You don't need to write a new loop every time a new vector size drops, but over time you'll still get more and more cases of wanting to write multiple copies of loops to take advantage of new instructions; there are already a good bunch of extensions of RVV (e.g. Zvbb has a good couple that are encounterable in general-purpose code), and many more to come (e.g. if we ever get vrgathers that don't scale quadratically with LMUL, some mask ops, and who knows what else will be understood as obviously-good-to-have in the future).

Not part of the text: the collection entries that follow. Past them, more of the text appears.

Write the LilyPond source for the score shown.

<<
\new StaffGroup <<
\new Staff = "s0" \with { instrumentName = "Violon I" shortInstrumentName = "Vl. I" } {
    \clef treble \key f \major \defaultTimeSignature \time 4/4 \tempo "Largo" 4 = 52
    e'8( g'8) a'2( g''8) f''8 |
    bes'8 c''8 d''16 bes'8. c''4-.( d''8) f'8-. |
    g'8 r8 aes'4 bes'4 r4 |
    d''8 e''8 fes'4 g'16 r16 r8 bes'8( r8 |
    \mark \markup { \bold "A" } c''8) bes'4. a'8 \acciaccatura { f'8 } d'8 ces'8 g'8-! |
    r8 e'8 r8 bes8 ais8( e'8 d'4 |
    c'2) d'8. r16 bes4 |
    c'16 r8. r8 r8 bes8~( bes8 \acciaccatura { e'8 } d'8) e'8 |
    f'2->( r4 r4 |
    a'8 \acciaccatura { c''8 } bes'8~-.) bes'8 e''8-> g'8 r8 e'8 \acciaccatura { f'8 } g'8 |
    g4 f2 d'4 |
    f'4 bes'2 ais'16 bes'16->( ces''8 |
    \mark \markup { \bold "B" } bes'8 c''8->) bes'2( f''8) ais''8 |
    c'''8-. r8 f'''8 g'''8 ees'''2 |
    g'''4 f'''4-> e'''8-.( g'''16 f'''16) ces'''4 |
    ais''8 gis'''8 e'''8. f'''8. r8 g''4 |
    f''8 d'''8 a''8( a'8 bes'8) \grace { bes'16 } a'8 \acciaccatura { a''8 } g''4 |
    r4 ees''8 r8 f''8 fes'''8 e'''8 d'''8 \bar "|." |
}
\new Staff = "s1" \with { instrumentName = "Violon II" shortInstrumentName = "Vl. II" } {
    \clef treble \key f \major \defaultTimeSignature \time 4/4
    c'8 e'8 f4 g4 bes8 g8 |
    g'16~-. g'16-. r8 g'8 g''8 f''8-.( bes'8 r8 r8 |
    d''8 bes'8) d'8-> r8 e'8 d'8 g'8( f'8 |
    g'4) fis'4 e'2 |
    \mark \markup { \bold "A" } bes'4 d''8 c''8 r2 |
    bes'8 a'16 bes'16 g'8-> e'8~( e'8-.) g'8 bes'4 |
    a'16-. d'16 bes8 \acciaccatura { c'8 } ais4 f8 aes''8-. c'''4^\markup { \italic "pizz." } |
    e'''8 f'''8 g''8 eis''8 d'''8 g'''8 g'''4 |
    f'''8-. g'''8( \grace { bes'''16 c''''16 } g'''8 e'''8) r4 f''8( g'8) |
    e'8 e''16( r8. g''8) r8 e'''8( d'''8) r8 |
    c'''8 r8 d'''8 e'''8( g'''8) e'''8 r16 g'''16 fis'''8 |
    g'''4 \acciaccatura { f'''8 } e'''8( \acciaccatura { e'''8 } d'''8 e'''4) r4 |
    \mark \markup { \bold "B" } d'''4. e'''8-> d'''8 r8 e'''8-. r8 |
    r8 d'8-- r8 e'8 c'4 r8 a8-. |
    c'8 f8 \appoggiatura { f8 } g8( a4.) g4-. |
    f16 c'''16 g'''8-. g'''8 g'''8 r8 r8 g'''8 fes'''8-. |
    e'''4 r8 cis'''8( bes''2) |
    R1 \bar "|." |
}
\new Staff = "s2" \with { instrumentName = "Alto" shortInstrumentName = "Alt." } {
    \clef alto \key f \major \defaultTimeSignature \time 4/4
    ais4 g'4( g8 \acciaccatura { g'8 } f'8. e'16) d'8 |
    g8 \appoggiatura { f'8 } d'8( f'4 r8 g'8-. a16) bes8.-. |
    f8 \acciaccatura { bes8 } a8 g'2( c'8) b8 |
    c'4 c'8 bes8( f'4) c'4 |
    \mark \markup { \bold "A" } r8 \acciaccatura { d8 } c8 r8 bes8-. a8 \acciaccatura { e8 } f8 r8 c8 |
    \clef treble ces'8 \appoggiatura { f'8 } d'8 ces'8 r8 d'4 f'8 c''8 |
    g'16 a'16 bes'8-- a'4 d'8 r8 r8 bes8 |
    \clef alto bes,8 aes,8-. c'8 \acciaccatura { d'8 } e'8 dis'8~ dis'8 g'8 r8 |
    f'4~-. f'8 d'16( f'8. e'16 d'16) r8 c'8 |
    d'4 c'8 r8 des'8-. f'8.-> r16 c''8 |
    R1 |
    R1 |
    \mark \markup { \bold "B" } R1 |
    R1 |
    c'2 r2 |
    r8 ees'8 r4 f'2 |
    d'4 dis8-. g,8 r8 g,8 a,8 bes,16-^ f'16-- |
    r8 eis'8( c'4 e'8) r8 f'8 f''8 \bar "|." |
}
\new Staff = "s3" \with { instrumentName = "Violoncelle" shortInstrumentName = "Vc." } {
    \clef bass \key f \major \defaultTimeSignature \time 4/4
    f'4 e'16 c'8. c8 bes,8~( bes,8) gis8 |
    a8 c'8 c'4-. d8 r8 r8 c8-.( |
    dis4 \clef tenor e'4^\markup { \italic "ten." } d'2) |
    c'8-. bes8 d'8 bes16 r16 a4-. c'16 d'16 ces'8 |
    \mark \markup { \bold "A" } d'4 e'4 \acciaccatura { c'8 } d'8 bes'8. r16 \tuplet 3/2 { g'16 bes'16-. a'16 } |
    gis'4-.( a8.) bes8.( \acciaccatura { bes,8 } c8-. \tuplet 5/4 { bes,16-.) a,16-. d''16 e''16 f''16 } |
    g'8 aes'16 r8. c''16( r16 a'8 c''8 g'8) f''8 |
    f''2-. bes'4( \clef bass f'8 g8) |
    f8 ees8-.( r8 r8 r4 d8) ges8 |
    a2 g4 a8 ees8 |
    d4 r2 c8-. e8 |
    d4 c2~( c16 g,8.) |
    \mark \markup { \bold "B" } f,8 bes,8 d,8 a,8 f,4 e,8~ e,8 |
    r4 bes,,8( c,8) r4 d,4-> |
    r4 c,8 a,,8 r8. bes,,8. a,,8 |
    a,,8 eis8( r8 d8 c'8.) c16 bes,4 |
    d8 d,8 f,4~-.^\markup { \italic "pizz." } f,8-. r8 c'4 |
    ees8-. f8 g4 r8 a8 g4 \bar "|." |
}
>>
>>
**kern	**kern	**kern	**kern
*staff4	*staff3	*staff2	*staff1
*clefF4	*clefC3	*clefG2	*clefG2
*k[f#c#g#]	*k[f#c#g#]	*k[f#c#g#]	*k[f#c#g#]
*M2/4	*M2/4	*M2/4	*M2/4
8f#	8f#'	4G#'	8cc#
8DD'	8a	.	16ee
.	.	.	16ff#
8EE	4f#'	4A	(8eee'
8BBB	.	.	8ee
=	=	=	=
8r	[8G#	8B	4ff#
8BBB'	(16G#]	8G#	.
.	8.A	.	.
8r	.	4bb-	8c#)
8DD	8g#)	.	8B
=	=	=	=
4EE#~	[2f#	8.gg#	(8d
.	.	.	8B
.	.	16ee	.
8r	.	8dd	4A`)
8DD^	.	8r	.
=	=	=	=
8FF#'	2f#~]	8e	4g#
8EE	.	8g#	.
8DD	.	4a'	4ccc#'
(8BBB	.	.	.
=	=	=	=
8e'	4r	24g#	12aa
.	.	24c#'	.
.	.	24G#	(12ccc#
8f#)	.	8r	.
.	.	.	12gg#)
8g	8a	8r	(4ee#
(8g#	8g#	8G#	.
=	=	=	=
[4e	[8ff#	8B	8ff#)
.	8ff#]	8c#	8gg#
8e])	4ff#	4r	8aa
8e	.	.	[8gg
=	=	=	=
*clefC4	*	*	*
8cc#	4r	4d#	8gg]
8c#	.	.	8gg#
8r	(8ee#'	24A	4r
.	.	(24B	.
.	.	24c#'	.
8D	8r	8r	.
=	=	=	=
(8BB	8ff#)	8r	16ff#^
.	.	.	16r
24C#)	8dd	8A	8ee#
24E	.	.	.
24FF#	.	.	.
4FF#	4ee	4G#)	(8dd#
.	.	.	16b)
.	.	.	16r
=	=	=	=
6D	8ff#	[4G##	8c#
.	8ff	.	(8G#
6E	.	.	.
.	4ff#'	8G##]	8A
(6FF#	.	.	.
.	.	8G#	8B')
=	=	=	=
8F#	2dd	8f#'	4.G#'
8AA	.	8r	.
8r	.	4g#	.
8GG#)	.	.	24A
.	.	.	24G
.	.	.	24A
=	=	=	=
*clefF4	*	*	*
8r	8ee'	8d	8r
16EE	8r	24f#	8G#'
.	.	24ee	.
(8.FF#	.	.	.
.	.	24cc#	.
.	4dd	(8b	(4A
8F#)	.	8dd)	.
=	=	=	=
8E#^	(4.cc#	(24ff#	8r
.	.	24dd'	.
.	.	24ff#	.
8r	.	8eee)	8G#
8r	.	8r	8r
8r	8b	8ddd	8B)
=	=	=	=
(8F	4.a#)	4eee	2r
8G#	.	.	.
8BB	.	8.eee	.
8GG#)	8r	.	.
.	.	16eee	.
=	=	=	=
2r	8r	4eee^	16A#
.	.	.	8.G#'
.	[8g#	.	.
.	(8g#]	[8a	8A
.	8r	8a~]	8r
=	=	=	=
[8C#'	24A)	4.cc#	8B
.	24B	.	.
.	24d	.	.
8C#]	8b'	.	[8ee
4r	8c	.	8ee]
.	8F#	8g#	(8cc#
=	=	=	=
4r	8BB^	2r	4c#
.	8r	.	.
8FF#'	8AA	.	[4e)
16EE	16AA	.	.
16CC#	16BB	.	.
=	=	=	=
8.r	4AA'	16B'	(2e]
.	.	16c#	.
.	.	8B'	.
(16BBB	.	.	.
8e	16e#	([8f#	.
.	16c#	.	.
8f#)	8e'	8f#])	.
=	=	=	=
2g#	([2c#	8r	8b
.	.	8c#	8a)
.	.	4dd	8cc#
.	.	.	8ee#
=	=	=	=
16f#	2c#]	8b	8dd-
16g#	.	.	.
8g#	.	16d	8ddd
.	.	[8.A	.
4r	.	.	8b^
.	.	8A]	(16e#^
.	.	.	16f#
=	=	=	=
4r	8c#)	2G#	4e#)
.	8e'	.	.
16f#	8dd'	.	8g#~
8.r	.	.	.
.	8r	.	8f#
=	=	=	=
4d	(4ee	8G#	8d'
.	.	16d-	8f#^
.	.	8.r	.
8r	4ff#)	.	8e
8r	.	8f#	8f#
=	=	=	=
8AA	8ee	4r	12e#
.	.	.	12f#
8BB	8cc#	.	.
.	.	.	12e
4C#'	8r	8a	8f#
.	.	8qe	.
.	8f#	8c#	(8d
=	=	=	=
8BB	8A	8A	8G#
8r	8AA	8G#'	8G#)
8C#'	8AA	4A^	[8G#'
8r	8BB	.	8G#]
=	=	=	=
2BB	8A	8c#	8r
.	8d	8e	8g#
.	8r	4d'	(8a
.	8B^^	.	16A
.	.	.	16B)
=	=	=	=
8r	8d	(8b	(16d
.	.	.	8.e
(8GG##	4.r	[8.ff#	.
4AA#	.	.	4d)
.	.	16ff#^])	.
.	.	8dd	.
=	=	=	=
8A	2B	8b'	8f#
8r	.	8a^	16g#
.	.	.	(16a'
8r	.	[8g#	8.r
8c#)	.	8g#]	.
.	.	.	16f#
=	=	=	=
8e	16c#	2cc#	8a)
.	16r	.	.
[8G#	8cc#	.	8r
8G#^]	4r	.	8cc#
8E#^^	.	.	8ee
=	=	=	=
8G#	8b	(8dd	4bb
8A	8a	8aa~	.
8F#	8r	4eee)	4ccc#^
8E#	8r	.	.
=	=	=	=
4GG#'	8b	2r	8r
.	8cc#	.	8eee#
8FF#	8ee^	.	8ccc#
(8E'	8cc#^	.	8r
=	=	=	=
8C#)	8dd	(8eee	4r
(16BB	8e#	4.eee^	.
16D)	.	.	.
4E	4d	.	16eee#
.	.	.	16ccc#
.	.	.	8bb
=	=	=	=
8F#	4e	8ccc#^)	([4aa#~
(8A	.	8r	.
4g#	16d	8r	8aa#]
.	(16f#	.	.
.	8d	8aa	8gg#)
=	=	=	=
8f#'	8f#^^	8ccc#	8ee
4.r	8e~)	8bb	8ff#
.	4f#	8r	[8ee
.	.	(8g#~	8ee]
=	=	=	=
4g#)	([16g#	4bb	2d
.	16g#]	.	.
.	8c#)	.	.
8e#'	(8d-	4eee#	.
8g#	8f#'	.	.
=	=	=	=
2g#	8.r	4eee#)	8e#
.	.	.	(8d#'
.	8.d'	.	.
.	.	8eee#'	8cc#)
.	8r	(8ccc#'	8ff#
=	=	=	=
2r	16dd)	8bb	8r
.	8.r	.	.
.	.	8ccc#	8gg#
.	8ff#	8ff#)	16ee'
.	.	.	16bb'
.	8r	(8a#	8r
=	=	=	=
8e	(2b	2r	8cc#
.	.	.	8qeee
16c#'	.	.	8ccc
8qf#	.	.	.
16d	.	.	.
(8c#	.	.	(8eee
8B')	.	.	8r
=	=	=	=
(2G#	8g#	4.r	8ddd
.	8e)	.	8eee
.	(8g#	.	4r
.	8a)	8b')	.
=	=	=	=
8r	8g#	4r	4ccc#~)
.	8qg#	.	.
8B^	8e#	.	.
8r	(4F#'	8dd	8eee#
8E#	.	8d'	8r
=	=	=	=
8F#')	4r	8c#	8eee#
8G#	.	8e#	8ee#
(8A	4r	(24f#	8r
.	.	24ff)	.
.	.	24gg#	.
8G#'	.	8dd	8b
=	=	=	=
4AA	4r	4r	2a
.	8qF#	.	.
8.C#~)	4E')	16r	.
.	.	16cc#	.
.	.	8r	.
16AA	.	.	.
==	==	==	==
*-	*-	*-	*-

This kinda (though admittedly not entirely) balances out the x86 problem - sure, you have to write a new loop to take advantage of wider vector registers, but you often want to do that anyway - on SSE→AVX(2) you get to take advantage of non-destructive ops, all inline loads being unaligned, and a couple new nice instrs; on AVX2→AVX512 you get a ton of masking stuff, non-awful blends, among others.

RVV gets an advantage here largely due to just simply being a newer ISA, at a time where it is actually reasonably possible for even baseline hardware to support expensive compute instrs, complex shuffles, all unaligned mem ops (..though, actually, with RISC-V/RVV not mandating unaligned support (and allowing it to be extremely-slow even when supported) this is another thing you may want to write multiple loops for), and whatnot; whereas x86 SSE2 had to work on whatever could exist 20 years ago, and as such made respective compromises.

In some edge-cases the x86 approach can even be better - if you have some code that benefits from having different versions depending on hardware vector size (e.g. needs to use vrgather, or processes some fixed-size data that'd be really bad to write in a scalable way), on RVV you may end up needing to write a loop for each combination of VLEN and extension-set (i.e. a quadratic number of cases), whereas on x86 you only need to have a version of the loop for each desired extension-set.